An “Anti-Money Laundering and Cryptocurrency Report” published by blockchain analysis firm Chainalysis on July 11 brought to light the fact that every month billions flow through the crypto ecosystem from illicit wallets to conversion services. Advanced flow methodology clearly hides sources and movement of such funds.

Masking the trail

The other popular method was through the use of intermediary wallets, which obscured the flow of dirty money. Hops are great in making the flow of funds difficult to trace; more than 80% of the total value in the laundering channels flowed via these intermediary wallets. The use of such transactions is further complicated by the increased use of stablecoins, like Tether USDT, in these transactions and the inherent risks that pose for launderers, as the issuers can freeze stablecoin funds.

A case in point, according to the report: the June 2023 Atomic Wallet exploit was channeled by North Korea’s TraderTraitor hacker group and is one of the ways that such tactics are now being used in crypto-native laundering. 

This incident illustrates the advanced methods used to conceal funds that had been obtained illegally, making it illustrative of the persistent challenge facing investigators.

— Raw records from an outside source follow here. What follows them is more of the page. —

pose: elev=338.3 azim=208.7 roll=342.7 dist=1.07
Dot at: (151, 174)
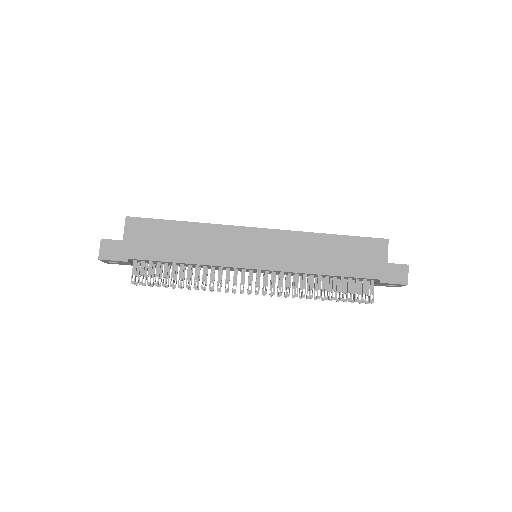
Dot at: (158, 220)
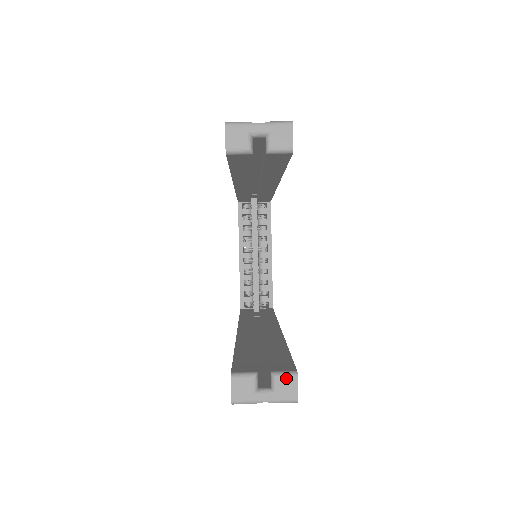
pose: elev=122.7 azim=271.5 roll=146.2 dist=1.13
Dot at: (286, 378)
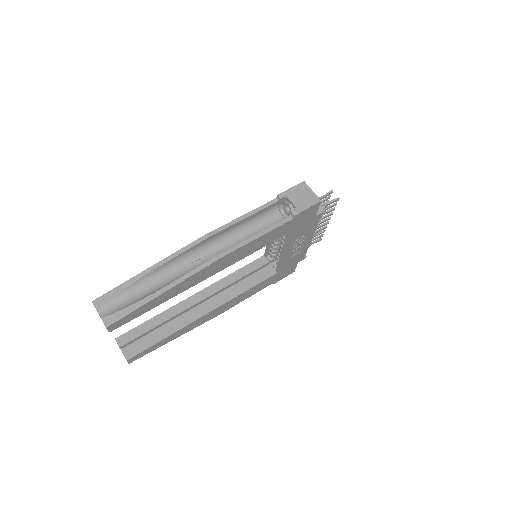
Dot at: (125, 357)
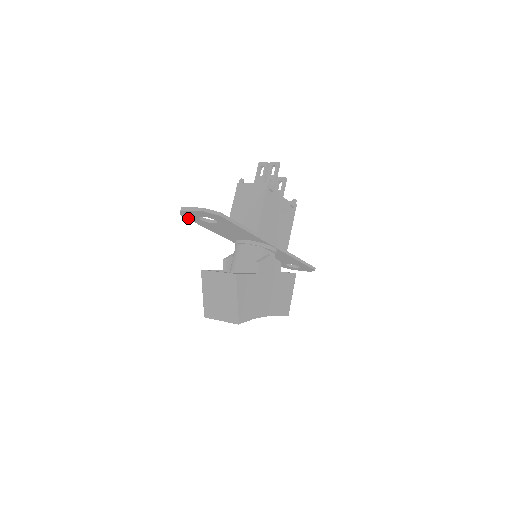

Read also: Crypto won big in the Supreme Court’s Loper Bright decision

Mixers in the mix

Mixing services, including mixers and privacy coins, further complicate the tracking of illicit funds. An example of a mixer is Tornado Cash, which jumbles cryptocurrencies of different users to hide their sources. Even if it was sanctioned and targeted by the watchdogs, mixers made a comeback in 2024, proving that this kind of service is still a hit with bad actors. Privacy coins, such as Monero XMR and Zcash ZEC, come with much better anonymity features, which are now going to make the tracking of such transactions almost impossible, hence attracting illicit actors.

Centralized exchanges

The report further remarked that illicit funds tend to, by and large, prefer centralized exchanges, with over 50% ending up at centralized exchanges for their high liquidity and integration with traditional financial services. However, significant reduction in the volume received by centralized exchanges suggests improved Anti-Money Laundering programs.

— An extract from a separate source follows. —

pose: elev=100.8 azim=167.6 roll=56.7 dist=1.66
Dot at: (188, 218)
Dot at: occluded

In addition, over-the-counter brokers, especially those operating without adequate Know Your Customer procedures, have been at the forefront of enabling the off-ramping of these ill-gotten monies. In these cases, such brokers usually advertise their services on encrypted messaging platforms and offer direct conversion to fiat with the lure of anonymity to crooks.

The report thus emphasizes the need for continual development of tools for blockchain analysis and consistent regulatory efforts against these sophisticated tactics used in crypto-native money laundering, including proper anti-money laundering laws.